Seçmenler çeşitli nedenlerle siyasi hanedanlara yöneliyor. Bu anlamda tanıdıklık ve maddi imkanlar önemli unsurlar. Filipinler'de hediye veya para ile oy satın alma yaygın. Buna karşılık, iktidardaki aileler popülist projeler yürütme eğilimindedir. Eski Başkan Joseph Estrada'nın oğlu Jinggoy Estrada, San Juan belediye başkanıyken gündüz bakım merkezlerinin inşasına yardım etti. Ayrıca iki kez yolsuzlukla suçlandı, ancak hiçbir zaman mahkum edilmedi.

Filipinler seçimlerinde genç nüfusun fazla olmasının da etkisi var. Nüfusun yaklaşık yüzde 70'i 40 yaşın altında. Marcos Sr., 36 yıl önce, seçmenlerin çoğu doğmadan çok önce görevden alındı. Dolayısıyla az sayıda kişinin sıkıyönetim zamanından kalan hatıraları var. Aradan geçen yıllar boyunca da Marcos ailesi siyasi imajını yeniden güçlendirdi.

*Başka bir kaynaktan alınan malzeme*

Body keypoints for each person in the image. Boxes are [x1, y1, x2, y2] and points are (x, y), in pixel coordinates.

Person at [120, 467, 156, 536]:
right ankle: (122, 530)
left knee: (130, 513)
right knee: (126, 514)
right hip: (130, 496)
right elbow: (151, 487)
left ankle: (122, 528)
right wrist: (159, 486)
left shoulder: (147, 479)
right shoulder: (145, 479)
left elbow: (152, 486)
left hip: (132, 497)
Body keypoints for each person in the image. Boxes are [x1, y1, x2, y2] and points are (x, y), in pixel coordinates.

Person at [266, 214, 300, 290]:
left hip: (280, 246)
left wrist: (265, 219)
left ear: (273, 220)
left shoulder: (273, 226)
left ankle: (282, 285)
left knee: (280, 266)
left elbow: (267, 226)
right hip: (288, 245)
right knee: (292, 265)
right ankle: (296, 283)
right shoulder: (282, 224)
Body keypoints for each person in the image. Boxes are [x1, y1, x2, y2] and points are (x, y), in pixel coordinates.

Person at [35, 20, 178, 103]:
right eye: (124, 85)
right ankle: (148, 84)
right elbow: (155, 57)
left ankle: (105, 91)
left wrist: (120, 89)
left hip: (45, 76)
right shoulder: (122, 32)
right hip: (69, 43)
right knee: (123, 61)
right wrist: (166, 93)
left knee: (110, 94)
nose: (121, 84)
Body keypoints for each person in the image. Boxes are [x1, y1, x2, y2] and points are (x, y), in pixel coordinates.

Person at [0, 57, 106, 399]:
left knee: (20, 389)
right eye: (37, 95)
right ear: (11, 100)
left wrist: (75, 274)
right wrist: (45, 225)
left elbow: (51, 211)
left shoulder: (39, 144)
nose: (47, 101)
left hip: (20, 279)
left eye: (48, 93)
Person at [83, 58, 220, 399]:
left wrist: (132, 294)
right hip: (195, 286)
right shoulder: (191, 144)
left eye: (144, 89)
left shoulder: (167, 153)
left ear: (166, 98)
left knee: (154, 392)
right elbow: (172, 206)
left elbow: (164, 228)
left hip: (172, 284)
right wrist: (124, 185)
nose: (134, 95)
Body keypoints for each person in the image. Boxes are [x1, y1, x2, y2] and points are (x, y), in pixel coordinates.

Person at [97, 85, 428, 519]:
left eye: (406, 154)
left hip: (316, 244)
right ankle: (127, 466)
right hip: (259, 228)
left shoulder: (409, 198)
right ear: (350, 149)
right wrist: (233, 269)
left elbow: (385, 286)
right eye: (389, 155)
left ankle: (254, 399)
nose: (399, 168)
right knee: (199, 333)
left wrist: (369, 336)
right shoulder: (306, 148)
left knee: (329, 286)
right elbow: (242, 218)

Marcos Jr.'a karşı yarışan diğer adaylar, bu kadar derin siyasi bağlantılara sahip önemli ailelerden gelmiyor. Marcos Jr. ise kendisine saldıran muhalifleri aynı silahla vurarak kampanyasını Marcos ailesinin bıraktığı miras üzerine inşa etti. Ayrıca iktidardaki Duterte ailesiyle de ittifaklık kurdu. Duterte'nin kızı Sara Duterte-Carpio, başkan yardımcılığı için yarışıyor ve Duterte-Marcos ittifakı böylece daha da güçleniyor.